## PROBLEM STATEMENT
Within the listing below, locate all lines containing the word "GRIS". Copy each one.

## EXCERPTED RECORDS
▼

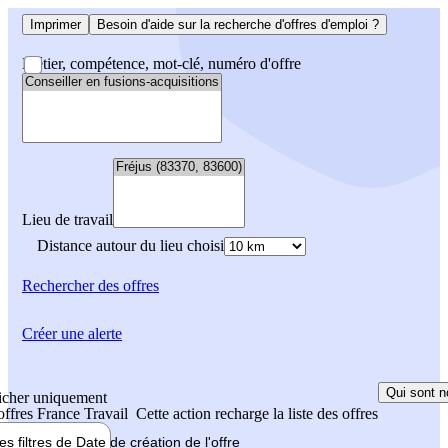
Imprimer
Besoin d'aide sur la recherche d'offres d'emploi ?
Métier, compétence, mot-clé, numéro d'offre
Lieu de travail
Distance autour du lieu choisi
Rechercher
des offres
Créer une alerte
Qui sont n
icher uniquement
 offres France Travail
Cette action recharge la liste des offres
les filtres de
Date de création
de l'offre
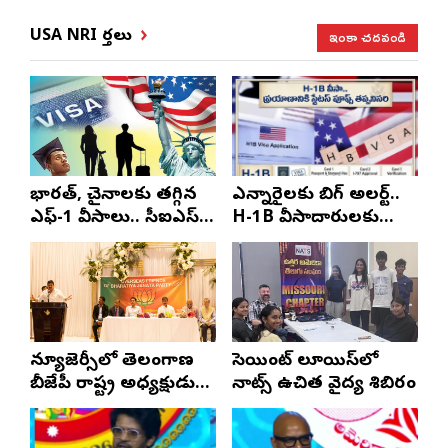
ఇంకా చదవండి
USA NRI వార్తలు
భారత్, చైనాలకు తగ్గిన
ఎన్నారైలకు బిగ్ అలర్ట్..
ఎఫ్-1 వీసాలు.. సీఐఎస్
H-1B వీసాదారులకు
నివేదిక..!
ప్రయాణ సమయంలో
స్టేటస్ ప్రూఫ్స్ తప్పనిసరి..!
న్యూజెర్సీలో తెలంగాణ
సెయింట్ లూయిస్‌లో
బీజేపీ రాష్ట్ర అధ్యక్షుడు
నాట్స్ ఉచిత వైద్య శిబిరం
ఎన్. రాంచందర్‌రావుకు
ఘన స్వాగతం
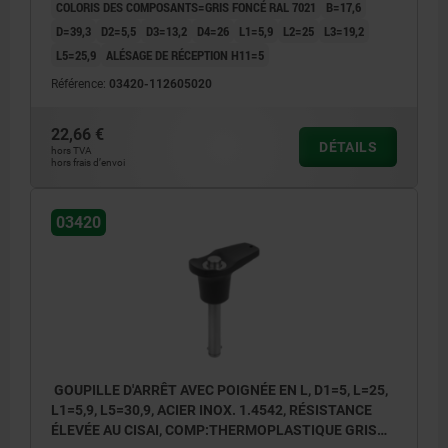
COLORIS DES COMPOSANTS=GRIS FONCÉ RAL 7021
B=17,6
D=39,3
D2=5,5
D3=13,2
D4=26
L1=5,9
L2=25
L3=19,2
L5=25,9
ALÉSAGE DE RÉCEPTION H11=5
Référence:
03420-112605020
22,66 €
DÉTAILS
hors TVA
hors frais d’envoi
03420
GOUPILLE D'ARRÊT AVEC POIGNÉE EN L, D1=5, L=25,
L1=5,9, L5=30,9, ACIER INOX. 1.4542, RÉSISTANCE
ÉLEVÉE AU CISAI, COMP:THERMOPLASTIQUE GRIS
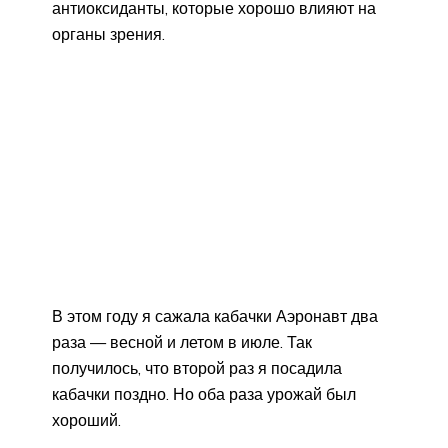
антиоксиданты, которые хорошо влияют на
органы зрения.
В этом году я сажала кабачки Аэронавт два
раза — весной и летом в июле. Так
получилось, что второй раз я посадила
кабачки поздно. Но оба раза урожай был
хороший.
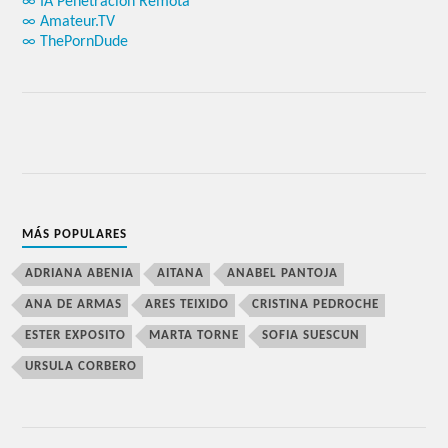
∞ IA Penetración Remota
∞ Amateur.TV
∞ ThePornDude
MÁS POPULARES
ADRIANA ABENIA
AITANA
ANABEL PANTOJA
ANA DE ARMAS
ARES TEIXIDO
CRISTINA PEDROCHE
ESTER EXPOSITO
MARTA TORNE
SOFIA SUESCUN
URSULA CORBERO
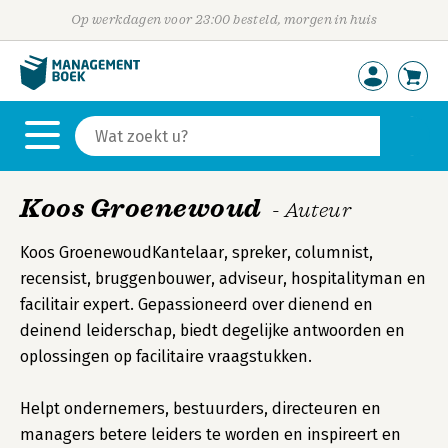
Op werkdagen voor 23:00 besteld, morgen in huis
Koos Groenewoud
- Auteur
Koos GroenewoudKantelaar, spreker, columnist,
recensist, bruggenbouwer, adviseur, hospitalityman en
facilitair expert. Gepassioneerd over dienend en
deinend leiderschap, biedt degelijke antwoorden en
oplossingen op facilitaire vraagstukken.
Helpt ondernemers, bestuurders, directeuren en
managers betere leiders te worden en inspireert en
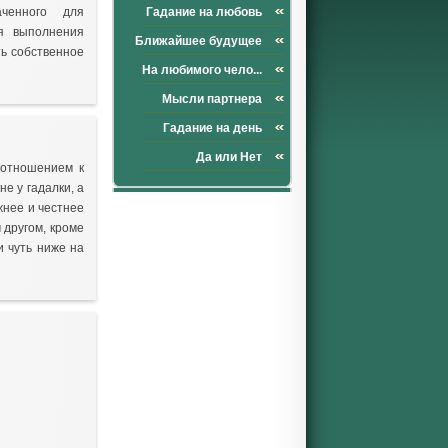
аченного для
Гадание на любовь
я выполнения
Ближайшее будущее
ть собственное
На любимого чело...
Мысли партнера
Гадание на день
Да или Нет
 отношением к
е у гадалки, а
жнее и честнее
 другом, кроме
 чуть ниже на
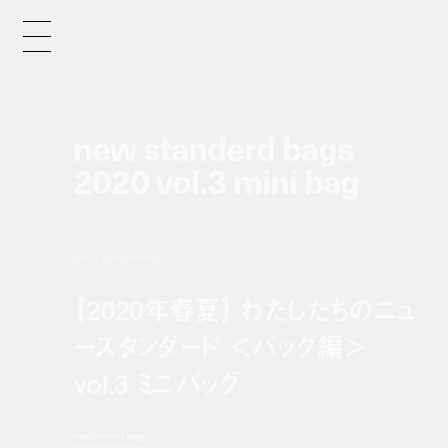
new standerd bags
2020 vol.3 mini bag
select
apr 29, 2020 9:00 pm
【2020年春夏】 わたしたちのニュ
ースタンダード ＜バッグ編＞
vol.3 ミニバッグ
new standerd bags
2020 vol.3 mini bag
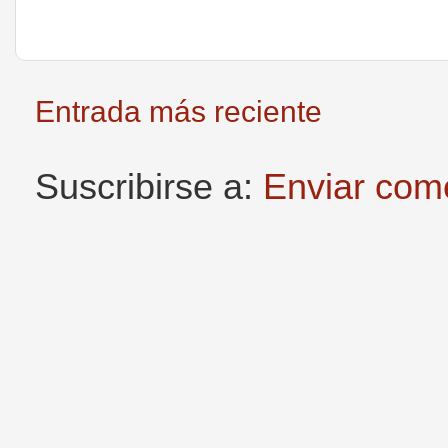
Entrada más reciente
Suscribirse a:
Enviar com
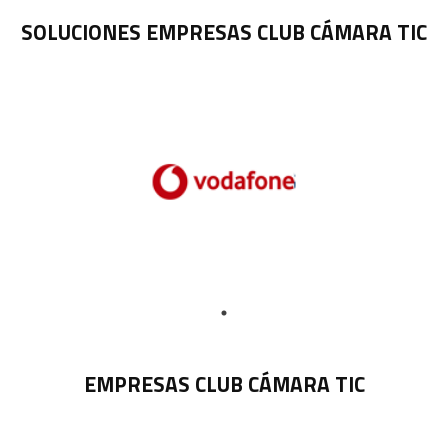
SOLUCIONES EMPRESAS CLUB CÁMARA TIC
EMPRESAS CLUB CÁMARA TIC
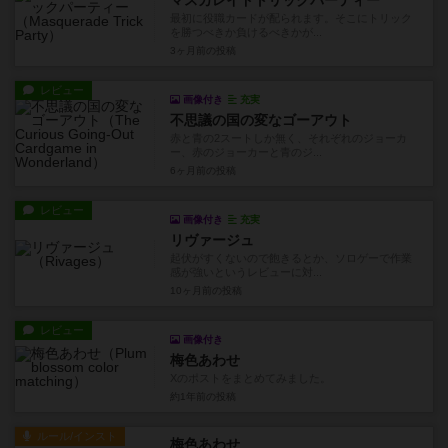
マスカレイドトリックパーティー
最初に役職カードが配られます。そこにトリック
を勝つべきか負けるべきかが...
3ヶ月前
の投稿
レビュー
画像付き
充実
不思議の国の変なゴーアウト
赤と青の2スートしか無く、それぞれのジョーカ
ー、赤のジョーカーと青のジ...
6ヶ月前
の投稿
レビュー
画像付き
充実
リヴァージュ
起伏がすくないので飽きるとか、ソロゲーで作業
感が強いというレビューに対...
10ヶ月前
の投稿
レビュー
画像付き
梅色あわせ
Xのポストをまとめてみました。
約1年前
の投稿
ルール/インスト
梅色あわせ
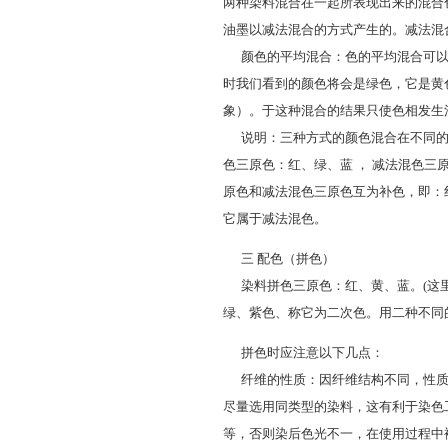
两种染料混合在一起所表现出来的混合
油墨以减法混合的方式产生的。减法混
颜色的平均混合：色的平均混合可以
时我们看到的颜色将会是绿色，它是黄
象）。于这种混合的结果只使色相发生
说明：三种方式的颜色混合在不同的
色三原色：红、绿、蓝 ， 减法混色
原色和减法混色三原色互为补色，即：
它属于减法混色。
三 配色（拼色）
染料拼色三原色：红、黄、蓝。(这里
绿、紫色、称它为二次色。用二种不同
拼色时应注意以下几点：
纤维的性质：因纤维结构不同，性质
尽量选用同类型的染料，这有利于染色
等，否则染后色光不一，在使用过程中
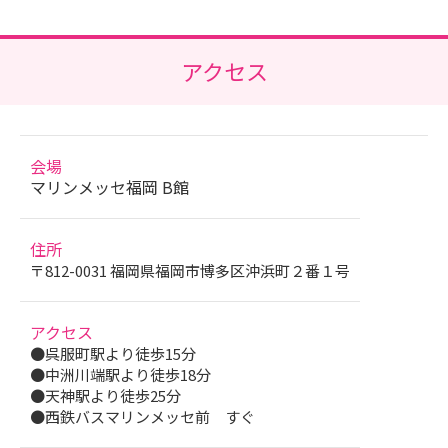
アクセス
会場
マリンメッセ福岡 B館
住所
〒812-0031 福岡県福岡市博多区沖浜町２番１号
アクセス
●呉服町駅より徒歩15分
●中洲川端駅より徒歩18分
●天神駅より徒歩25分
●西鉄バスマリンメッセ前 すぐ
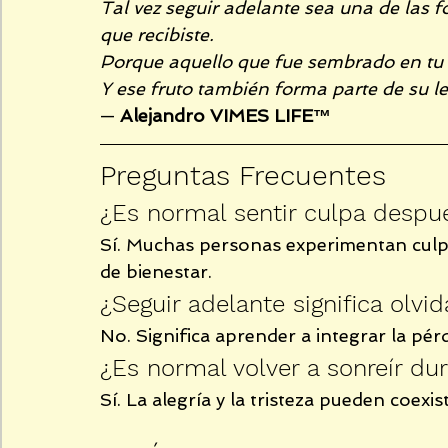
Tal vez seguir adelante sea una de las
que recibiste.
Porque aquello que fue sembrado en tu 
Y ese fruto también forma parte de su l
— 
Alejandro VIMES LIFE™
Preguntas Frecuentes
¿Es normal sentir culpa despu
Sí. Muchas personas experimentan culp
de bienestar.
¿Seguir adelante significa olvid
No. Significa aprender a integrar la pér
¿Es normal volver a sonreír du
Sí. La alegría y la tristeza pueden coexi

▲

## SOLUTION TO THE PROBLEM
COLORIS DES COMPOSANTS=GRIS FONCÉ RAL 7021
ÉLEVÉE AU CISAI, COMP:THERMOPLASTIQUE GRIS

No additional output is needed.